“Other Desert Cities” is the riveting family drama currently playing at Arena Stage. The show takes place around the 2004 Christmas holiday in Palm Springs, California. Brooke, has returned to visit her family for the first time in years and to share with them the manuscript of her upcoming book. The book was her telling of a long-held family secret from her perspective, a story that was never talked about amongst the family. Her parents, Lymen and Polly, are Republican Hollywood stars from back in the day that were part of the Reagan’s inner circle and are doing everything they can to prevent Brooke from trudging up this family story and making it public once again. The cast is rounded out by Brooke’s younger brother Trip, who works in Hollywood producing some schlocky reality tv series, and Silda, Polly’s sister who is a recovering alcoholic. The main crux of the show is playing out the dynamics of the family relationships and the motivations of the various characters and the truth behind that family secret. What is Brooke’s motivation for deciding to re-tell this long dormant family secret? Why are her parents so insistent on keeping the secret quiet so many years later? There are so many more questions that revolve around the central plot point in this exceptional script, but to even reference them would perhaps hint at what is to come. And part of the enjoyment of the show is the revelation of the full story and the characters motivations.
The other part of the enjoyment of the show was the performances by the cast, which was superb from top to bottom with special stand out performances by Helen Carey as Polly and Larry Bryggman as Lymen. Polly was everything you would expect from the domineering mother who was caught in a battle of wills with an equally bullheaded daughter. Lymen masterfully played the retired Hollywood actor who was looking for the peaceful holiday visit and wanted to placate everyone. Emily Donahoe played the depressive daughter Brooke who found light in writing the story of the family secret while seeking answers for questions she always had regarding her family and yet seemed more interested in herself than the effect the revelation of the story would have on those in her family. Scott Drummond, played Trip who was the conscious of the show and the character that seemed to stand in the place for the audience with his funny and yet measured responses to both his sister and his parents. His willingness to be completely upfront with his sister about the positives and negatives about her book generally hit the right tone with only becoming a bit heavy handed at the tail-end of the play. Lastly, was Martha Hackett, as Silda the recovering alcoholic sister of Polly who was more resentful to her sister than appreciative of the assistance she was given during her recovery. The actors interaction with each other, beyond the central plot points made for a truly entertaining performance.

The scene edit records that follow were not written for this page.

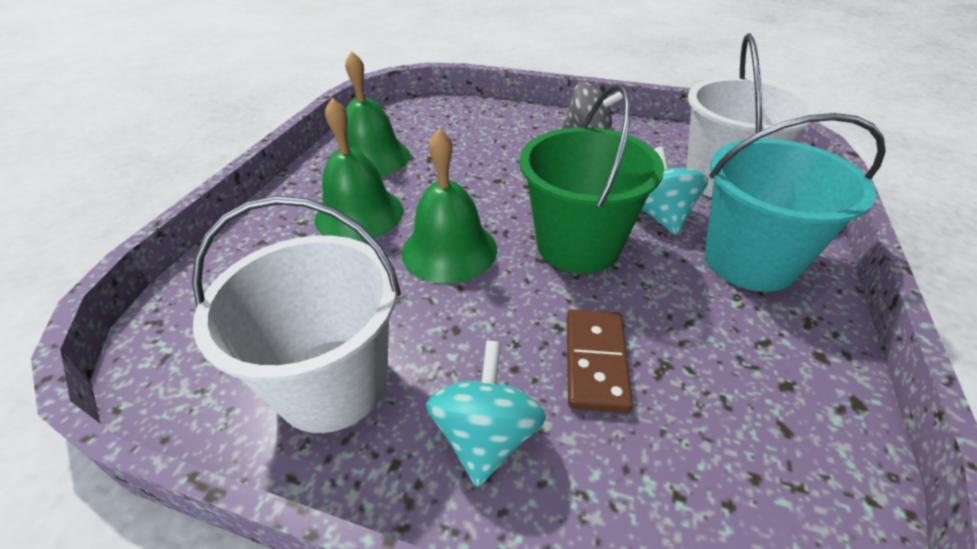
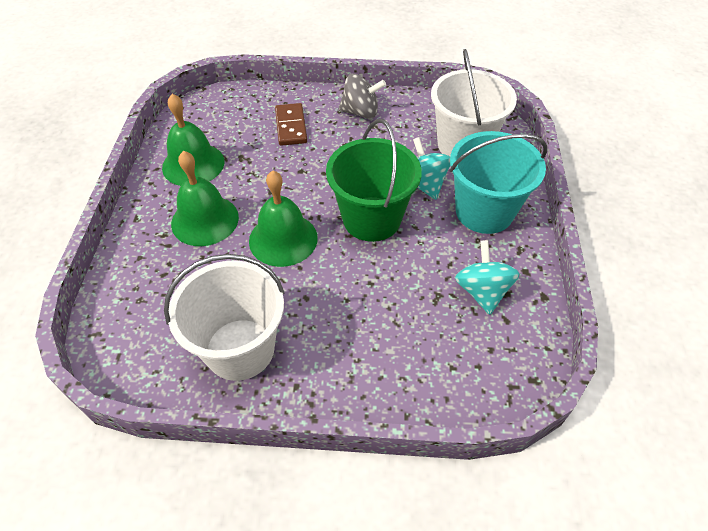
camera: 15 degrees left, 10 degrees up
turquoise spinning top [426,340,546,487] -> turquoise spinning top moved to [455,240,519,315]
brown domino [567,309,633,413] -> brown domino moved to [275,103,307,146]

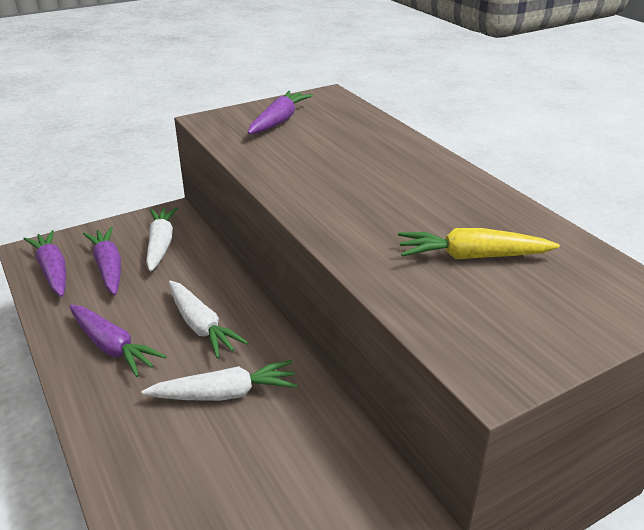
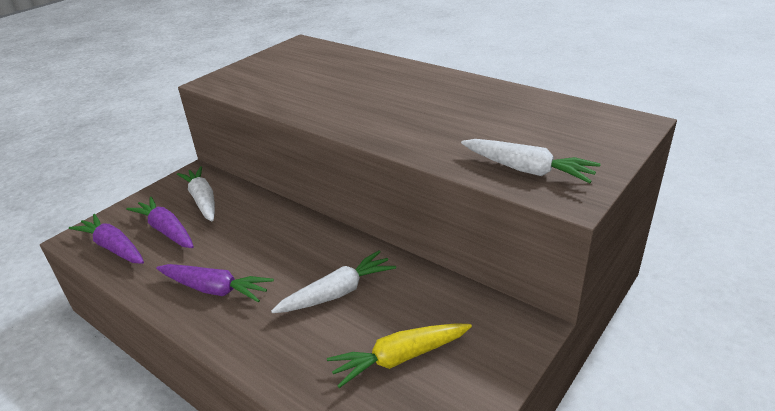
camera: 20 degrees left, 0 degrees up
white carrot [169,281,249,359] -> white carrot moved to [461,139,601,183]
purple carrot [248,91,313,134] -> none
yellow carrot [398,228,560,259] -> yellow carrot moved to [327,323,472,388]

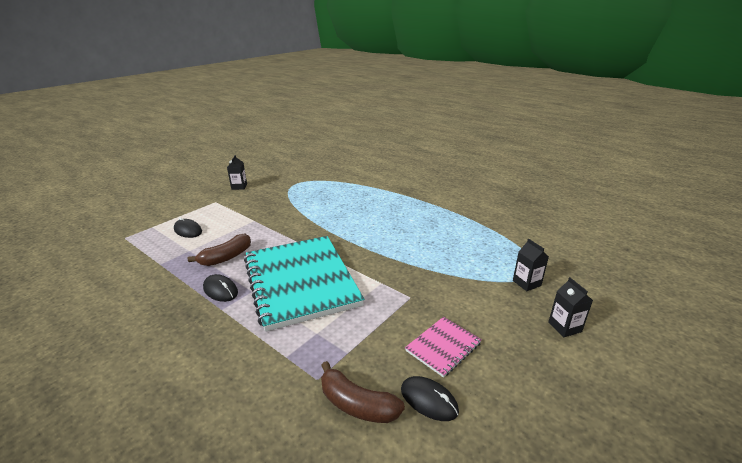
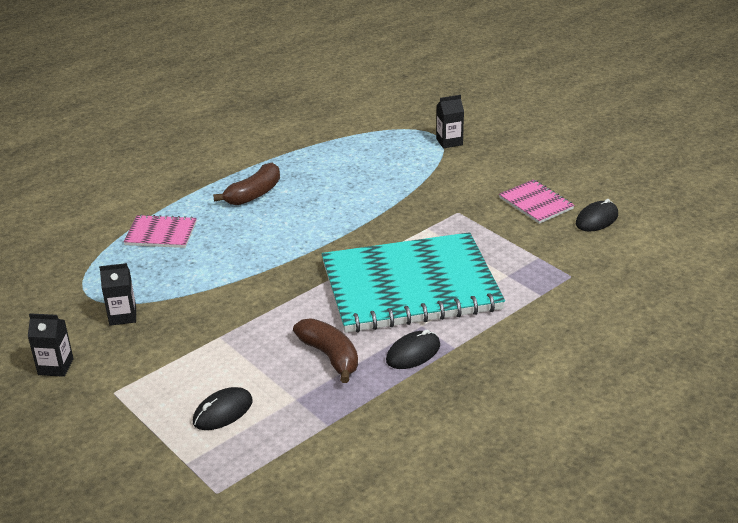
camera: 80 degrees left, 5 degrees up
brown banana [321,361,405,423] -> brown banana moved to [213,163,280,205]
black carton [548,277,593,337] -> black carton moved to [99,263,136,326]
none -> pink notebook [123,214,197,248]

If I was going to be a bit nitpicky about the production and the script I would point to what is essentially an epilogue that takes place approximately 6 years later. In some respects it resolves some of the ambiguity left at the close of that Christmas holiday, but opened other areas of ambiguity regarding the content of Brooke’s book. I don’t mind ambiguity at the end of a show, it raises interesting conversations after the fact. But this epilogue left the people I saw the show with, including myself, with basically the same question I had at the end of the second act. What was in Brooke’s book? It seemed rather unnecessary other than resolving a recurring plot point in the show about the publication date of the book. Lastly, while the show generally handled the production in the round very effectively, with an excellent set design, everyone I saw the show with agreed that the character Brooke seemed to have her back to us more often than other characters. Obviously when something is produced in the round that is going to happen and I can’t say avoid specific seating, because those sitting in other spots in the theatre could have had similar responses regarding other characters. In any event, it wasn’t truly problematic either, just something we all indpendently noted while sitting on the North Side. This should not scare anyone away from this superb show.